Choice #1 seems to indicate an endorsement of young-Earth creationism. However, it could also include those creationists who believe that the Earth and universe are millions or billions of years old but that humans are a recent “special creation”. This was actually the dominant view among creationists before the rise of Fundamentalism in the 1920s. For example, the popular Scofield Reference Bible promoted “gap theory”, which presumed a large gap of time between Genesis 1:1 and all of the following verses in the first chapter of Genesis. The idea was that the first verse encapsulated millions of years of history and accounted for most of the geologic record, whereas the rest of the verses showed God remaking creation anew in six days. It may sound odd today, but some variant of an “old Earth, new humans” was the most widely held belief among evangelical Christians from the 1700s through the early 1900s. It was accepted by Charles Spurgeon, the prominent evangelical preacher, and by William Jennings Bryan, the creationist prosecutor in the Scopes Trial. These days, however, most people who believe that humans are a recent creation also believe that the entire universe is only five days older than Adam.

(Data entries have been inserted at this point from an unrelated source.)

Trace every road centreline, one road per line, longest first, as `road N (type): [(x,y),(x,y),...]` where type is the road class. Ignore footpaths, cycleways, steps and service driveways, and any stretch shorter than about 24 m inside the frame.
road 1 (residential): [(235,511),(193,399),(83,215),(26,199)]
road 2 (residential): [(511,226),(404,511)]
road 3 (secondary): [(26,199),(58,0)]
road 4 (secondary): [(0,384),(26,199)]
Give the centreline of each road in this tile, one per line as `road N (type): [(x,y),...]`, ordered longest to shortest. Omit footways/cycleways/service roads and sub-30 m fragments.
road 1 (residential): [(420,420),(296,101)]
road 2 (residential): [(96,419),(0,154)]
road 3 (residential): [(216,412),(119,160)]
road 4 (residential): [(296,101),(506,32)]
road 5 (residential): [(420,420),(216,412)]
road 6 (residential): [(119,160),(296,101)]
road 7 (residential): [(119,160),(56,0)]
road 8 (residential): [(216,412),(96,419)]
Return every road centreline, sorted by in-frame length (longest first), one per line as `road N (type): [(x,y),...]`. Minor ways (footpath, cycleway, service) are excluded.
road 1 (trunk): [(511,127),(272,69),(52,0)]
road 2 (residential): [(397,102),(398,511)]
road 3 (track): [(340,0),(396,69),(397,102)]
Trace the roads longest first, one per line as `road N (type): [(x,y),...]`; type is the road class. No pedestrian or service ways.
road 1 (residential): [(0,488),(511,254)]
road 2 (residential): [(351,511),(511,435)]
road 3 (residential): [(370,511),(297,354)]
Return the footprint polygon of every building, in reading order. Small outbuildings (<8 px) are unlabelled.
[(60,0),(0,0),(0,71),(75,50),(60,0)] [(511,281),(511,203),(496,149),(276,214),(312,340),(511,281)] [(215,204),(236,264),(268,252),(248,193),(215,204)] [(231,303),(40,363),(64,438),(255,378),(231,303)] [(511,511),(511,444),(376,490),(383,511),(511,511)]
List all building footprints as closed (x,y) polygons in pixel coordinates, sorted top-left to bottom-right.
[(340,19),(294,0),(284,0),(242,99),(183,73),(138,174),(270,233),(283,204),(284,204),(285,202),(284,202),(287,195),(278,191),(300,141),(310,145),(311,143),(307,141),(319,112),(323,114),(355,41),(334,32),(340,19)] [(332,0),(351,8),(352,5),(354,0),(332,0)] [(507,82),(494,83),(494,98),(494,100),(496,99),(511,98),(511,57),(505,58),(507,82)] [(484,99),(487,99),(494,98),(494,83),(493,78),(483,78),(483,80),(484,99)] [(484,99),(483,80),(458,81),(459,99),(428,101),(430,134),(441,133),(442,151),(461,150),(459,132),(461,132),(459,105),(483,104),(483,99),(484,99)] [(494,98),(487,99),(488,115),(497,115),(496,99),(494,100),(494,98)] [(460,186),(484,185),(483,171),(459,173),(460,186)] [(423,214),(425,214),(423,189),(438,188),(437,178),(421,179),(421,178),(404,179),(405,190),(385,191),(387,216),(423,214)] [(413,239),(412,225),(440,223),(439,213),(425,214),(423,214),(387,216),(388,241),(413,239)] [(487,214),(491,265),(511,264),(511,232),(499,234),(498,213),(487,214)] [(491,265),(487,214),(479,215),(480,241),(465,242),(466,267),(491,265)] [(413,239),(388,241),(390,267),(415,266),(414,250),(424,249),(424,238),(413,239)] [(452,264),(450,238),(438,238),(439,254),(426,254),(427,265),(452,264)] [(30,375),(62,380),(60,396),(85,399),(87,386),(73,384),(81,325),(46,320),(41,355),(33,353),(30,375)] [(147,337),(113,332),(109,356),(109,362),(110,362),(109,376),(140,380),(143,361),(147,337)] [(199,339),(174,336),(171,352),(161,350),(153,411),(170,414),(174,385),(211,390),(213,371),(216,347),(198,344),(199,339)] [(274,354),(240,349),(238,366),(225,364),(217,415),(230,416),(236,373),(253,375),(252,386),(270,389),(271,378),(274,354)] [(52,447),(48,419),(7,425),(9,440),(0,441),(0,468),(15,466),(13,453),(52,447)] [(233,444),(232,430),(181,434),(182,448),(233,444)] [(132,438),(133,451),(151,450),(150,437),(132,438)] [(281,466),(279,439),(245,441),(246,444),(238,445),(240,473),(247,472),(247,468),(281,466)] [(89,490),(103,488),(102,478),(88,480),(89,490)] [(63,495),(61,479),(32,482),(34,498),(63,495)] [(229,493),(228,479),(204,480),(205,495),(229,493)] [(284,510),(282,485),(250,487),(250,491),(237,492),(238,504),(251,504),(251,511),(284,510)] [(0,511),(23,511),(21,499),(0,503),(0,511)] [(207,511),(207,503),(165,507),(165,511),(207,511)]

Choice #2 could either be interpreted as evolutionary creationism or as intelligent design, for the subset of intelligent design supporters who accept common descent but believe God had to supernaturally guide it.

The most potential for confusion arises from the fact that #3 is not clearly endorsing atheism. Choice #3 does mention God and is phrased in such a way that it, when compared with #2, could be interpreted as “the process was natural, but God didn’t have to guide it; He set up the process just fine from the beginning, thank you.”

Do you see the dilemma for evolutionary creationists?

How would you respond?

We hope and pray that the rise in #3 is indicative of more evolutionary creationists and science-accepting Christians rather than a rise in atheism or deism. In any case, these statistics clearly show a drop in those who believe in young-Earth creationism.